Treasury yields edge lower as investors hope for U.S.-Iran deal

Treasury yields rose fractionally Monday as the price of global crude oil benchmarks climbed about 7%, once again clouding the U.S. inflation outlook.

Treasury yields edge lower as investors hope for U.S.-Iran deal

Spencer Platt | Getty Images

Treasury yields edged lower on Monday as investors remained optimistic that a resolution for the conflict in the Middle East would be achieved, even after the breakdown of talks between Iran and the U.S.

The yield on the 10-year U.S. Treasury note — the benchmark for government borrowing — was lower by more than 1 basis point at 4.301%.

The 2-year Treasury note yield, more sensitive to short-term Federal Reserve interest rate moves, fell 2 basis points to 3.781%. The longer-dated 30-year Treasury bond yield was down more than 1 basis point at 4.902%.

One basis point is equal to 0.01%, and yields and prices move in opposite directions.

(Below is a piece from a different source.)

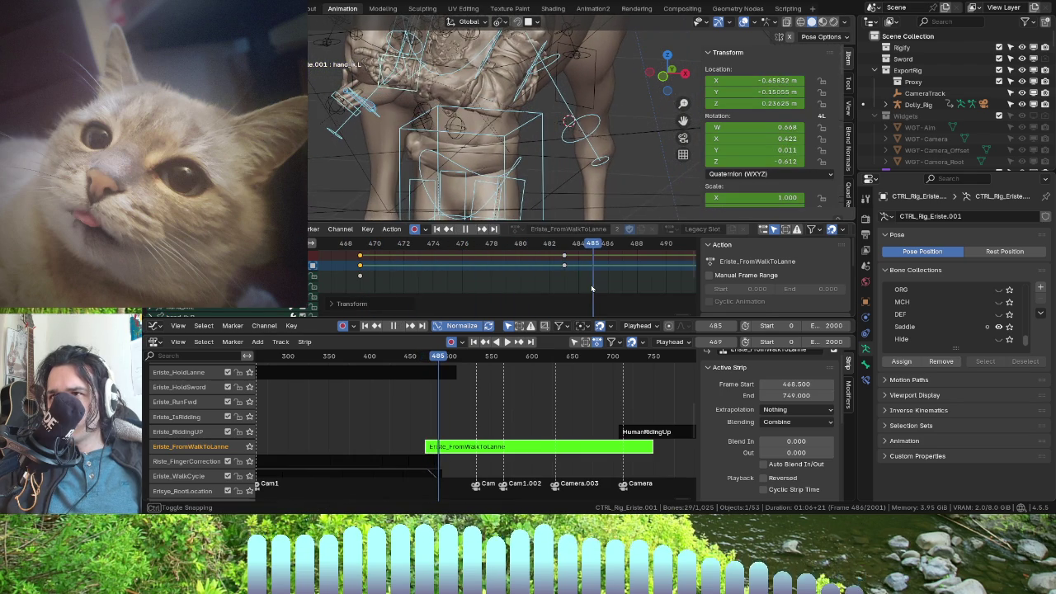
key("Down")
left_click(415, 88)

Yields were higher earlier in the day but then reversed course after President Donald Trump said on Monday that the U.S. has "been called by the other side" and that they want to "make a deal very badly."

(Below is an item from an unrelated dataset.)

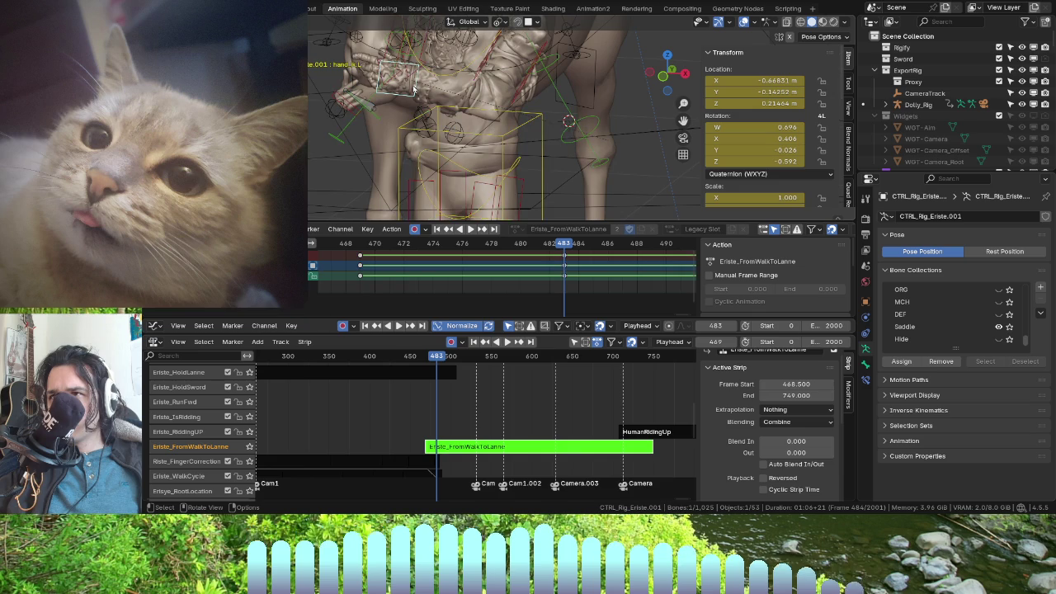
scroll(512, 186, "down", 4)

Investors also reacted to the surging price of crude oil — which will filter down to higher gasoline costs for drivers and diesel fuel for U.S. truckers — and the start of a U.S. blockade of Iranian ports after talks between Washington and Tehran over the weekend failed to produce an agreement to end the Middle East war.

The fixed income market continued to price in the implications of Friday's inflation report for March, which showed core prices rising less than feared, despite the takeoff in energy prices since the start of the Iran war.

On a headline basis, the most recent U.S. consumer price index reading came in at its highest level in two years, stoking concerns that the energy price shock will spread through the economy and lift costs for goods and services.

"Markets are trying very hard to look through this," Rob Haworth, senior investment strategy director at U.S. Bank Asset Management, said of the effect of energy prices on inflation. "The 10-year Treasury between 4% and 4.35% is probably okay. If we start spending a lot of time above 4.5%, that tells us there's a lot of inflation worry in the market."

The housing market showed signs of weakness Monday. Existing home sales in March were worse than expected, dropping to their lowest level since last June.